Visual Music Systems

The Ephermeal Nature of Color in VR

Virtual reality artists have the freedom to manipulate viewers’ perceptions of colors by controlling how many colors and what colors are shown at once (check out our earlier blog for more). They also face a limitation that other artists don’t, which is that color perception is ephemeral. Our eye’s retinal chemicals are constantly adjusting to visual input. This means that even if the physical colors on the screen stay the same they will appear to the viewer to be shifting. Everyone has noticed this phenomena – if you leave a brightly lit room to walk into a dark one, at first you perceive blackness, but after a while your retinal chemicals rebalance and you will be able to see things that were invisible before. Once your eyes have adjusted to the dark room, having someone turn on a light can temporarily cause a blinding sensation of brightness because the retinal chemicals are now adjusted for darkness. In the absolute blackness of an HMD our eyes will adapt and view static colors as changing.
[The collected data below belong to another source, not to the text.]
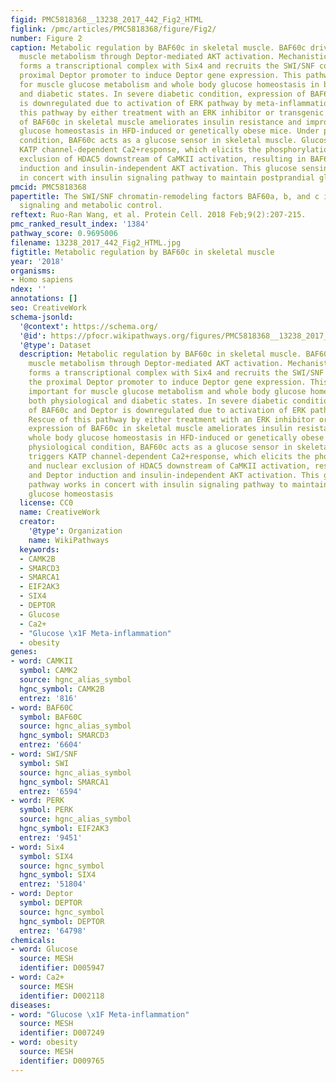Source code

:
 ```yaml
---
figid: PMC5818368__13238_2017_442_Fig2_HTML
figlink: /pmc/articles/PMC5818368/figure/Fig2/
number: Figure 2
caption: Metabolic regulation by BAF60c in skeletal muscle. BAF60c drives glycolytic
  muscle metabolism through Deptor-mediated AKT activation. Mechanistically, BAF60c
  forms a transcriptional complex with Six4 and recruits the SWI/SNF complex to the
  proximal Deptor promoter to induce Deptor gene expression. This pathway is important
  for muscle glucose metabolism and whole body glucose homeostasis in both physiological
  and diabetic states. In severe diabetic condition, expression of BAF60c and Deptor
  is downregulated due to activation of ERK pathway by meta-inflammation. Rescue of
  this pathway by either treatment with an ERK inhibitor or transgenic expression
  of BAF60c in skeletal muscle ameliorates insulin resistance and improves whole body
  glucose homeostasis in HFD-induced or genetically obese mice. Under physiological
  condition, BAF60c acts as a glucose sensor in skeletal muscle. Glucose triggers
  KATP channel-dependent Ca2+response, which elicits the phosphorylation and nuclear
  exclusion of HDAC5 downstream of CaMKII activation, resulting in BAF60c and Deptor
  induction and insulin-independent AKT activation. This glucose sensing pathway works
  in concert with insulin signaling pathway to maintain postprandial glucose homeostasis
pmcid: PMC5818368
papertitle: The SWI/SNF chromatin-remodeling factors BAF60a, b, and c in nutrient
  signaling and metabolic control.
reftext: Ruo-Ran Wang, et al. Protein Cell. 2018 Feb;9(2):207-215.
pmc_ranked_result_index: '1384'
pathway_score: 0.9695006
filename: 13238_2017_442_Fig2_HTML.jpg
figtitle: Metabolic regulation by BAF60c in skeletal muscle
year: '2018'
organisms:
- Homo sapiens
ndex: ''
annotations: []
seo: CreativeWork
schema-jsonld:
  '@context': https://schema.org/
  '@id': https://pfocr.wikipathways.org/figures/PMC5818368__13238_2017_442_Fig2_HTML.html
  '@type': Dataset
  description: Metabolic regulation by BAF60c in skeletal muscle. BAF60c drives glycolytic
    muscle metabolism through Deptor-mediated AKT activation. Mechanistically, BAF60c
    forms a transcriptional complex with Six4 and recruits the SWI/SNF complex to
    the proximal Deptor promoter to induce Deptor gene expression. This pathway is
    important for muscle glucose metabolism and whole body glucose homeostasis in
    both physiological and diabetic states. In severe diabetic condition, expression
    of BAF60c and Deptor is downregulated due to activation of ERK pathway by meta-inflammation.
    Rescue of this pathway by either treatment with an ERK inhibitor or transgenic
    expression of BAF60c in skeletal muscle ameliorates insulin resistance and improves
    whole body glucose homeostasis in HFD-induced or genetically obese mice. Under
    physiological condition, BAF60c acts as a glucose sensor in skeletal muscle. Glucose
    triggers KATP channel-dependent Ca2+response, which elicits the phosphorylation
    and nuclear exclusion of HDAC5 downstream of CaMKII activation, resulting in BAF60c
    and Deptor induction and insulin-independent AKT activation. This glucose sensing
    pathway works in concert with insulin signaling pathway to maintain postprandial
    glucose homeostasis
  license: CC0
  name: CreativeWork
  creator:
    '@type': Organization
    name: WikiPathways
  keywords:
  - CAMK2B
  - SMARCD3
  - SMARCA1
  - EIF2AK3
  - SIX4
  - DEPTOR
  - Glucose
  - Ca2+
  - "Glucose \x1F Meta-inflammation"
  - obesity
genes:
- word: CAMKII
  symbol: CAMK2
  source: hgnc_alias_symbol
  hgnc_symbol: CAMK2B
  entrez: '816'
- word: BAF60C
  symbol: BAF60C
  source: hgnc_alias_symbol
  hgnc_symbol: SMARCD3
  entrez: '6604'
- word: SWI/SNF
  symbol: SWI
  source: hgnc_alias_symbol
  hgnc_symbol: SMARCA1
  entrez: '6594'
- word: PERK
  symbol: PERK
  source: hgnc_alias_symbol
  hgnc_symbol: EIF2AK3
  entrez: '9451'
- word: Six4
  symbol: SIX4
  source: hgnc_symbol
  hgnc_symbol: SIX4
  entrez: '51804'
- word: Deptor
  symbol: DEPTOR
  source: hgnc_symbol
  hgnc_symbol: DEPTOR
  entrez: '64798'
chemicals:
- word: Glucose
  source: MESH
  identifier: D005947
- word: Ca2+
  source: MESH
  identifier: D002118
diseases:
- word: "Glucose \x1F Meta-inflammation"
  source: MESH
  identifier: D007249
- word: obesity
  source: MESH
  identifier: D009765
---
```

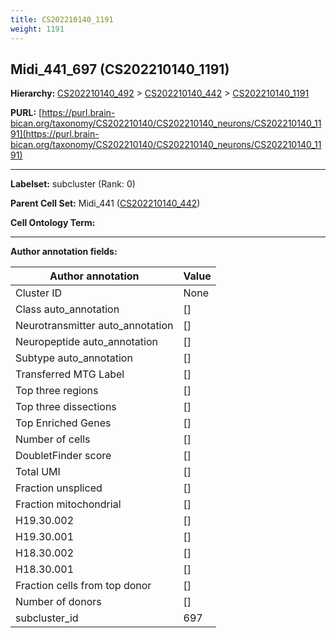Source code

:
```yaml
---
title: CS202210140_1191
weight: 1191
---
```

## Midi_441_697 (CS202210140_1191)
<b>Hierarchy: </b>
[CS202210140_492](../CS202210140_492) >
[CS202210140_442](../CS202210140_442) >
[CS202210140_1191](../CS202210140_1191)

**PURL:** [https://purl.brain-bican.org/taxonomy/CS202210140/CS202210140_neurons/CS202210140_1191](https://purl.brain-bican.org/taxonomy/CS202210140/CS202210140_neurons/CS202210140_1191)

---


**Labelset:** subcluster (Rank: 0)

**Parent Cell Set:** Midi_441 ([CS202210140_442](../CS202210140_442))



**Cell Ontology Term:** 

[MARKER GENES.]: #


---

[TRANSFERRED ANNOTATIONS.]: #


[AUTHOR ANNOTATION FIELDS.]: #


**Author annotation fields:**

| Author annotation | Value |
|-------------------|-------|
|Cluster ID|None|
|Class auto_annotation|[]|
|Neurotransmitter auto_annotation|[]|
|Neuropeptide auto_annotation|[]|
|Subtype auto_annotation|[]|
|Transferred MTG Label|[]|
|Top three regions|[]|
|Top three dissections|[]|
|Top Enriched Genes|[]|
|Number of cells|[]|
|DoubletFinder score|[]|
|Total UMI|[]|
|Fraction unspliced|[]|
|Fraction mitochondrial|[]|
|H19.30.002|[]|
|H19.30.001|[]|
|H18.30.002|[]|
|H18.30.001|[]|
|Fraction cells from top donor|[]|
|Number of donors|[]|
|subcluster_id|697|
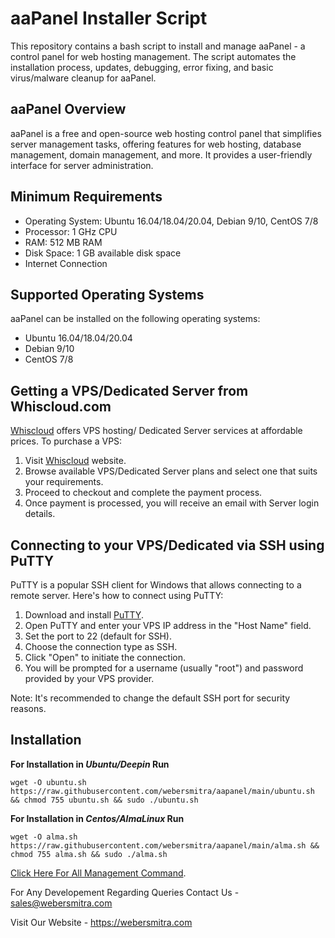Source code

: # aaPanel Installer Script

This repository contains a bash script to install and manage aaPanel - a control panel for web hosting management. The script automates the installation process, updates, debugging, error fixing, and basic virus/malware cleanup for aaPanel.

## aaPanel Overview

aaPanel is a free and open-source web hosting control panel that simplifies server management tasks, offering features for web hosting, database management, domain management, and more. It provides a user-friendly interface for server administration.

## Minimum Requirements

- Operating System: Ubuntu 16.04/18.04/20.04, Debian 9/10, CentOS 7/8
- Processor: 1 GHz CPU
- RAM: 512 MB RAM
- Disk Space: 1 GB available disk space
- Internet Connection

## Supported Operating Systems

aaPanel can be installed on the following operating systems:
- Ubuntu 16.04/18.04/20.04
- Debian 9/10
- CentOS 7/8

## Getting a VPS/Dedicated Server from Whiscloud.com

[Whiscloud](https://whiscloud.com) offers VPS hosting/ Dedicated Server services at affordable prices. To purchase a VPS:

1. Visit [Whiscloud](https://whiscloud.com) website.
2. Browse available VPS/Dedicated Server plans and select one that suits your requirements.
3. Proceed to checkout and complete the payment process.
4. Once payment is processed, you will receive an email with Server login details.

## Connecting to your VPS/Dedicated via SSH using PuTTY

PuTTY is a popular SSH client for Windows that allows connecting to a remote server. Here's how to connect using PuTTY:

1. Download and install [PuTTY](https://www.putty.org/).
2. Open PuTTY and enter your VPS IP address in the "Host Name" field.
3. Set the port to 22 (default for SSH).
4. Choose the connection type as SSH.
5. Click "Open" to initiate the connection.
6. You will be prompted for a username (usually "root") and password provided by your VPS provider.

Note: It's recommended to change the default SSH port for security reasons.

## Installation

**For Installation in *Ubuntu/Deepin* Run**
```
wget -O ubuntu.sh https://raw.githubusercontent.com/webersmitra/aapanel/main/ubuntu.sh && chmod 755 ubuntu.sh && sudo ./ubuntu.sh
```

**For Installation in *Centos/AlmaLinux* Run**
```
wget -O alma.sh https://raw.githubusercontent.com/webersmitra/aapanel/main/alma.sh && chmod 755 alma.sh && sudo ./alma.sh
```

[Click Here For All Management Command](https://github.com/webersmitra/aapanel/blob/main/manage.md).

For Any Developement Regarding Queries Contact Us - sales@webersmitra.com

Visit Our Website - https://webersmitra.com
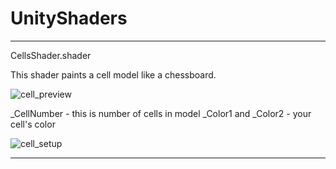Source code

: # UnityShaders

---------------

CellsShader.shader

This shader paints a cell model like a chessboard.

![cell_preview](https://user-images.githubusercontent.com/6049512/72993584-af4ce700-3e06-11ea-82dc-43b561ddf01c.png)

_CellNumber - this is number of cells in model
_Color1 and _Color2 - your cell's color

![cell_setup](https://user-images.githubusercontent.com/6049512/72993665-d3a8c380-3e06-11ea-8683-6b6efe4dcf31.png)

---------------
This can make it harder for an artist working in VR. There are no fixed formulas to use and a color or color combination that the viewer perceives one way now will look different to them later and change based on what else they have seen. The good news is that the artist’s eyes are adjusting at the same rate as the viewer, which means that they share the same color experience. The bad news is that if the artist doesn’t have immediate control over their visual environment, seeing the same thing as the viewer won’t help the artist. The goal is for the artist to work in real time with immediate control over colors so that they can create the most powerful experience for the viewer.

Our visual music system gives us immediate control over the colors and the ephemerality of colors has stopped being a problem and started to become a new way to express our art. Working with the ephemerality of colors lets us create color experiences for the viewer that are far more interesting and stimulating than can be found in static art.